═══ Records for this task

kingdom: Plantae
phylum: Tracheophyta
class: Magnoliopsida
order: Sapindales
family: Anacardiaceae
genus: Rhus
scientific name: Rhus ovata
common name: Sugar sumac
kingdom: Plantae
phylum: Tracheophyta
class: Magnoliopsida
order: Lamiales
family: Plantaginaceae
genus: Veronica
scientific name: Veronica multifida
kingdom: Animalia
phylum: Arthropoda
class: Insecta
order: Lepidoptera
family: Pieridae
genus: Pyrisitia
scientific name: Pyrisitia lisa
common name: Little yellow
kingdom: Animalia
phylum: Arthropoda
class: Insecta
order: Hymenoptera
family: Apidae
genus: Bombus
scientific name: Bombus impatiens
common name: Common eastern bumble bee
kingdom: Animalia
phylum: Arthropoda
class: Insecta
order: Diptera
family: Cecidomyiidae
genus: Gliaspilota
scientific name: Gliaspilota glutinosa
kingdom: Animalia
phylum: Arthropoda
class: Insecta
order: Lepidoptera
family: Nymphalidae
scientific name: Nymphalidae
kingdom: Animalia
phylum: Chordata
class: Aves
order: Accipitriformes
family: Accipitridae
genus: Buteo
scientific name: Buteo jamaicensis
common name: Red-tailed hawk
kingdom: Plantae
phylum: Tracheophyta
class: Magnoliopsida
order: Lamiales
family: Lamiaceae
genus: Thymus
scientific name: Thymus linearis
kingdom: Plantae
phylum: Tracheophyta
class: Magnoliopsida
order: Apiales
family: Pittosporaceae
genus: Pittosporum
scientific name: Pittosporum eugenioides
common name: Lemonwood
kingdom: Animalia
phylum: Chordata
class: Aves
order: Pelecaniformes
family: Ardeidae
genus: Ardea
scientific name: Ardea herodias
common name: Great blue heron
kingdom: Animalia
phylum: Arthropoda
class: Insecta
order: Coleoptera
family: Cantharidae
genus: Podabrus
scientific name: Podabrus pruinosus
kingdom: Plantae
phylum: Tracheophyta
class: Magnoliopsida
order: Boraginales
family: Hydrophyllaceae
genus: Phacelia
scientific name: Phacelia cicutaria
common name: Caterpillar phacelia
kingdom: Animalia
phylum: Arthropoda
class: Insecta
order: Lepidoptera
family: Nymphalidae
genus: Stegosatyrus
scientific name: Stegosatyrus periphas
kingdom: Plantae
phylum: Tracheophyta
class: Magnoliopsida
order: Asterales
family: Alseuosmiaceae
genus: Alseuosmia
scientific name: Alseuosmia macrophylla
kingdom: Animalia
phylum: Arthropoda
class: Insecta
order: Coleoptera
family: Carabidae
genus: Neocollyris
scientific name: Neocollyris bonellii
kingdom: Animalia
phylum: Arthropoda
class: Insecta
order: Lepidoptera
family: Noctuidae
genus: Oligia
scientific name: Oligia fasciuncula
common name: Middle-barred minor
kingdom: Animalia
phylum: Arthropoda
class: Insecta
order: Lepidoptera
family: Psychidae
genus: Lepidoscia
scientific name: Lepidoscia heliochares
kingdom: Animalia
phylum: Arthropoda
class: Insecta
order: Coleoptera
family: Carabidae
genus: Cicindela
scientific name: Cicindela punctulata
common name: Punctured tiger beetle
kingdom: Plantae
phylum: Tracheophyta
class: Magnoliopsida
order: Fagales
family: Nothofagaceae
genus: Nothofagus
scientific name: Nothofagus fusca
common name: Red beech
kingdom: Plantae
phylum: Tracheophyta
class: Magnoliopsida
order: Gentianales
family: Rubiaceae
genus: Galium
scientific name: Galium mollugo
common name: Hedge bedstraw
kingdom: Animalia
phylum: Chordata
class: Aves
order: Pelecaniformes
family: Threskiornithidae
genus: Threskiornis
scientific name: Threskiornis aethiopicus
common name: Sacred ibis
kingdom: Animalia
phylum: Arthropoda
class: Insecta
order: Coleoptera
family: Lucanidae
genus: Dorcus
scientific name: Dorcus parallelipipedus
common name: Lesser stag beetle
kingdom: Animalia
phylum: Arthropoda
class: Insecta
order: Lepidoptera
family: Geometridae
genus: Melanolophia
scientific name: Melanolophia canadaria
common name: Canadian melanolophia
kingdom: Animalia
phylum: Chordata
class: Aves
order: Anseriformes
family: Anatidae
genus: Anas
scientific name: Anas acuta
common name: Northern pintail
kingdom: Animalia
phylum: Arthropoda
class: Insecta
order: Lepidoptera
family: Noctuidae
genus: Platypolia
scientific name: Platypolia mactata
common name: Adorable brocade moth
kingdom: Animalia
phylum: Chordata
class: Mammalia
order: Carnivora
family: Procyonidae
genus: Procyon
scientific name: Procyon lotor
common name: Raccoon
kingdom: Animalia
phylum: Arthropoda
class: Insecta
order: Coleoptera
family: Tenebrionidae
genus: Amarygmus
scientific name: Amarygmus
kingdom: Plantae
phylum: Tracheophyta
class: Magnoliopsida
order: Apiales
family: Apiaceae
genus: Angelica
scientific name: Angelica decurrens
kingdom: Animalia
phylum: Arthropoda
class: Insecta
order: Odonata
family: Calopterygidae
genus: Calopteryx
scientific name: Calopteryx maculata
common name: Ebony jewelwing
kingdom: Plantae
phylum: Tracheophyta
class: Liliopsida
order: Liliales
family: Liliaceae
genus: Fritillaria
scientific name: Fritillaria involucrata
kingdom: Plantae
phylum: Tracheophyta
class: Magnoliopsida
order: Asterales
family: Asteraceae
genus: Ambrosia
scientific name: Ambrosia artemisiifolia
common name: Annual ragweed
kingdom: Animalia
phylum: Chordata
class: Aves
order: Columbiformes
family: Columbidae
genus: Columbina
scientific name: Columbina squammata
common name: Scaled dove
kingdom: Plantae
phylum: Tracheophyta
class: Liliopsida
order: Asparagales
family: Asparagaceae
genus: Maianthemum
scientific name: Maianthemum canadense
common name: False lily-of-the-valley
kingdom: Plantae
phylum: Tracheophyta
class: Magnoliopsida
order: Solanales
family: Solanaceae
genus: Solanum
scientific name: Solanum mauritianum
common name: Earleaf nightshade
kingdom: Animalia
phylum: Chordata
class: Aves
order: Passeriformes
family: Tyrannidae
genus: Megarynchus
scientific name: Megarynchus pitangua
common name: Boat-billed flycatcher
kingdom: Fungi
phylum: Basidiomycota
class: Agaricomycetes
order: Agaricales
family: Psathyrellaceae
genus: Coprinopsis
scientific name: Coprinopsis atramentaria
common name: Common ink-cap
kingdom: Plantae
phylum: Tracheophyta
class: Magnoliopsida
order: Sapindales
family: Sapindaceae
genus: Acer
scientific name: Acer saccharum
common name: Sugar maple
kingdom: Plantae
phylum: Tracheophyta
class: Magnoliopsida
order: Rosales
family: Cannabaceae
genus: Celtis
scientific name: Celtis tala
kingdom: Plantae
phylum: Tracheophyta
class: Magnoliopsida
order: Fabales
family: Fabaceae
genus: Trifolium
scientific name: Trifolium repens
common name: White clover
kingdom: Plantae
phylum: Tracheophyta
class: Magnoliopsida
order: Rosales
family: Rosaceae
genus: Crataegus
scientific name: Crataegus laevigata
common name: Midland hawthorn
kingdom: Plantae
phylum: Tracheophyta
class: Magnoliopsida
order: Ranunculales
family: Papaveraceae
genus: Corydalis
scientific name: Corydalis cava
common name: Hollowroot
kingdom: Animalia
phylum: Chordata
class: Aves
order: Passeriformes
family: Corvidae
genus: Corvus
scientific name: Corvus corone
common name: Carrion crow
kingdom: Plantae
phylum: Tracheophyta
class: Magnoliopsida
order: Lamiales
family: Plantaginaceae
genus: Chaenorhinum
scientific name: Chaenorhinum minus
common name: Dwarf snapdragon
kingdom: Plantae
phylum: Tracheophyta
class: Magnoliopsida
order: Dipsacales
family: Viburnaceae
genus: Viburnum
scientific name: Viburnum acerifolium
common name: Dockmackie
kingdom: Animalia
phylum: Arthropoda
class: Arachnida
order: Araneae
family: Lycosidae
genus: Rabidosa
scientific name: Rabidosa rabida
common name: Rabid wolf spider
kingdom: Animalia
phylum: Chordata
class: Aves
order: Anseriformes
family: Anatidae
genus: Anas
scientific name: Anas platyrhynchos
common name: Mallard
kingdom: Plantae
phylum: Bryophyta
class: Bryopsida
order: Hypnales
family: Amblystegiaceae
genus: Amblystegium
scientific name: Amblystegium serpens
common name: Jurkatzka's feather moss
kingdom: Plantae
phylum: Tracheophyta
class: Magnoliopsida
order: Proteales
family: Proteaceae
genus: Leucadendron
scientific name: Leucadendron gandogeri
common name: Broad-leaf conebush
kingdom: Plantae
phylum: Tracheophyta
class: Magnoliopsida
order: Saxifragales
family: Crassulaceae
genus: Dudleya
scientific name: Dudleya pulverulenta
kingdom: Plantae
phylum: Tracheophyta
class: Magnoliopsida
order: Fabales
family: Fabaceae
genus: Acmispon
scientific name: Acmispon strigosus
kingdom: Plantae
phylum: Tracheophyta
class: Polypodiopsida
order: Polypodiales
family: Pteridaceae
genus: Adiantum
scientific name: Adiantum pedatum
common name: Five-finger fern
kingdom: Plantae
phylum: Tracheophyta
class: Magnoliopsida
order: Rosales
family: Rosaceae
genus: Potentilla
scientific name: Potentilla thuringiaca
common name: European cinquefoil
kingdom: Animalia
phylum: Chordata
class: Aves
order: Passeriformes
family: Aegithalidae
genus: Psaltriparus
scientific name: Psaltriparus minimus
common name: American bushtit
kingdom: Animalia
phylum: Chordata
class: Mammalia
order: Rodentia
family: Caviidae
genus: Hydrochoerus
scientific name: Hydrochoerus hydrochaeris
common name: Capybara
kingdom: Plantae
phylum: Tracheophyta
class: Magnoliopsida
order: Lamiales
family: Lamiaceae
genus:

══════

Task requirements
Format everything from the line containing "family: Anacardiaceae" down to the line containing "order: Diptera", both included, as a JSON list of strings with one string per line and blank lines left out.

Result
[
  "family: Anacardiaceae",
  "genus: Rhus",
  "scientific name: Rhus ovata",
  "common name: Sugar sumac",
  "kingdom: Plantae",
  "phylum: Tracheophyta",
  "class: Magnoliopsida",
  "order: Lamiales",
  "family: Plantaginaceae",
  "genus: Veronica",
  "scientific name: Veronica multifida",
  "kingdom: Animalia",
  "phylum: Arthropoda",
  "class: Insecta",
  "order: Lepidoptera",
  "family: Pieridae",
  "genus: Pyrisitia",
  "scientific name: Pyrisitia lisa",
  "common name: Little yellow",
  "kingdom: Animalia",
  "phylum: Arthropoda",
  "class: Insecta",
  "order: Hymenoptera",
  "family: Apidae",
  "genus: Bombus",
  "scientific name: Bombus impatiens",
  "common name: Common eastern bumble bee",
  "kingdom: Animalia",
  "phylum: Arthropoda",
  "class: Insecta",
  "order: Diptera"
]